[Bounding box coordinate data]
____________

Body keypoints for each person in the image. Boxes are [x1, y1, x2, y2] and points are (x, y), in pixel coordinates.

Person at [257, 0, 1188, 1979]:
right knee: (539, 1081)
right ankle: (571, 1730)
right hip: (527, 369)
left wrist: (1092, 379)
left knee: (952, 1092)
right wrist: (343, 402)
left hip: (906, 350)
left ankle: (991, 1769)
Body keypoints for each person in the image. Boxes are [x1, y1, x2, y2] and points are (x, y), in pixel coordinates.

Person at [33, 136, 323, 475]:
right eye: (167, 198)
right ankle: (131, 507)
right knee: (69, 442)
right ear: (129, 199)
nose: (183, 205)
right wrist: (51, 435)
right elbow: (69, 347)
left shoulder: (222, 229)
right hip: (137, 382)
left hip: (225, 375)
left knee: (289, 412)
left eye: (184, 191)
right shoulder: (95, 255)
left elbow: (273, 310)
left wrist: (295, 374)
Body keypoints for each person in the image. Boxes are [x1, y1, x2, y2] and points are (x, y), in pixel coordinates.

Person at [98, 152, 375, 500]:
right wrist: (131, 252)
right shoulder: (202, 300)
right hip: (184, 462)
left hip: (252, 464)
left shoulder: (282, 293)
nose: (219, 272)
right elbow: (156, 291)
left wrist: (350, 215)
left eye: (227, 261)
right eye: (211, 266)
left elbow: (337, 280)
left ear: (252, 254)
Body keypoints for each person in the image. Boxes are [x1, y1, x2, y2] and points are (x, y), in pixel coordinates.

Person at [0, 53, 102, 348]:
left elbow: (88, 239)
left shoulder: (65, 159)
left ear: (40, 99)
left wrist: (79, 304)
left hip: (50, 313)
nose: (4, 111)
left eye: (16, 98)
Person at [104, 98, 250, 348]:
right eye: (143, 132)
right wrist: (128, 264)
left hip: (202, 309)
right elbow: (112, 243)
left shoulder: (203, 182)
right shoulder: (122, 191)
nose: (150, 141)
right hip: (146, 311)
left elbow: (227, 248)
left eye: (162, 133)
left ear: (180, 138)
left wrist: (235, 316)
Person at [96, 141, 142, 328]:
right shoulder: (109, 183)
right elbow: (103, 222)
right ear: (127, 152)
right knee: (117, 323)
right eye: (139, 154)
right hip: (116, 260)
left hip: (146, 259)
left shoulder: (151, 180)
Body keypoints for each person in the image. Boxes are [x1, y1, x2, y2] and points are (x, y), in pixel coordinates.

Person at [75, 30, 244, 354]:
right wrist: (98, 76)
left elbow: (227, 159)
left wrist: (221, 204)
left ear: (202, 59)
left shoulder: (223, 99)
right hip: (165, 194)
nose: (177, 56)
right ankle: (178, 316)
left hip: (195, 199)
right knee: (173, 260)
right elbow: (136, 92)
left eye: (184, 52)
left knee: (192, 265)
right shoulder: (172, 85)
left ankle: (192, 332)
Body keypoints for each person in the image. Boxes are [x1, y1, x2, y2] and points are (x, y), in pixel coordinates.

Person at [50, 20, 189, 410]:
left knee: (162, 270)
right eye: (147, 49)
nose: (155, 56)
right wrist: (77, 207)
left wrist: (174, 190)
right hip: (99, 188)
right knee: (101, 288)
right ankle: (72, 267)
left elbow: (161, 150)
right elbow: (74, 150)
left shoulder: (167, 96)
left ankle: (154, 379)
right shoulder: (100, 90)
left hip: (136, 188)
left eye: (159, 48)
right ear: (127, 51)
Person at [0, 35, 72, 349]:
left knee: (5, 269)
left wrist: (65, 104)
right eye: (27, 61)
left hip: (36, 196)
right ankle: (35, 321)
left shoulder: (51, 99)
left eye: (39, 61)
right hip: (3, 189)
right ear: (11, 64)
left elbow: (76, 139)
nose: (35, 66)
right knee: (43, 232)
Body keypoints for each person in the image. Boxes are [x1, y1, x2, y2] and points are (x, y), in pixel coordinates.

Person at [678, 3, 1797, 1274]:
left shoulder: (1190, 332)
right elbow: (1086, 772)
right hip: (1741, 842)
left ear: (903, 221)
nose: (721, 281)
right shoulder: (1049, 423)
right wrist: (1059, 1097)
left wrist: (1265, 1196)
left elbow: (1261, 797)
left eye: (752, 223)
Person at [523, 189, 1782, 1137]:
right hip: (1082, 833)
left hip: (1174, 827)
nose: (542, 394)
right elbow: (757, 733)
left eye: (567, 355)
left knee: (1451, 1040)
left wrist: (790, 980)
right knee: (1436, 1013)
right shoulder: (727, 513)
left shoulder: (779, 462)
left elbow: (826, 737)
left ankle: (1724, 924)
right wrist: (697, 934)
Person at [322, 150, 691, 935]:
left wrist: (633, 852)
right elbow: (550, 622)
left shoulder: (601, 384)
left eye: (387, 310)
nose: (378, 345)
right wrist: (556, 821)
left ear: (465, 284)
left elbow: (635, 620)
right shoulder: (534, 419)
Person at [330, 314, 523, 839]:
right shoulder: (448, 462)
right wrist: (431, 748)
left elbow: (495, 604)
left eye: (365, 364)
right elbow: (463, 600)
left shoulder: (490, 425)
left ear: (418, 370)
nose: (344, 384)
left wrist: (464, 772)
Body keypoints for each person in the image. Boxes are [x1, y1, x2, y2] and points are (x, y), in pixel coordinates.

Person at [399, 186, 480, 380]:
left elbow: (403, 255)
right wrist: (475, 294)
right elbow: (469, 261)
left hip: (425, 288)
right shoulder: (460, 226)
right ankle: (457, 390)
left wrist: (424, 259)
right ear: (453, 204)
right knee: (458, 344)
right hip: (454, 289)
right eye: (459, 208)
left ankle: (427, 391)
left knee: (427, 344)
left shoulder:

____________

Problem to work on —
Begin at the line that has "right wrist: (51, 435)" in the entries above; stop after the line that has "right elbow: (112, 243)". Transcribe exactly those lines and no others.

Solution for this problem —
right wrist: (51, 435)
right elbow: (69, 347)
left shoulder: (222, 229)
right hip: (137, 382)
left hip: (225, 375)
left knee: (289, 412)
left eye: (184, 191)
right shoulder: (95, 255)
left elbow: (273, 310)
left wrist: (295, 374)
Body keypoints for each person in the image. Boxes are [x1, y1, x2, y2] and points are (x, y), in pixel coordinates.

Person at [98, 152, 375, 500]:
right wrist: (131, 252)
right shoulder: (202, 300)
right hip: (184, 462)
left hip: (252, 464)
left shoulder: (282, 293)
nose: (219, 272)
right elbow: (156, 291)
left wrist: (350, 215)
left eye: (227, 261)
right eye: (211, 266)
left elbow: (337, 280)
left ear: (252, 254)
Body keypoints for each person in the image. Boxes are [x1, y1, x2, y2] and points are (x, y), in pixel coordinates.

Person at [0, 53, 102, 348]:
left elbow: (88, 239)
left shoulder: (65, 159)
left ear: (40, 99)
left wrist: (79, 304)
left hip: (50, 313)
nose: (4, 111)
left eye: (16, 98)
Person at [104, 98, 250, 348]:
right eye: (143, 132)
right wrist: (128, 264)
left hip: (202, 309)
right elbow: (112, 243)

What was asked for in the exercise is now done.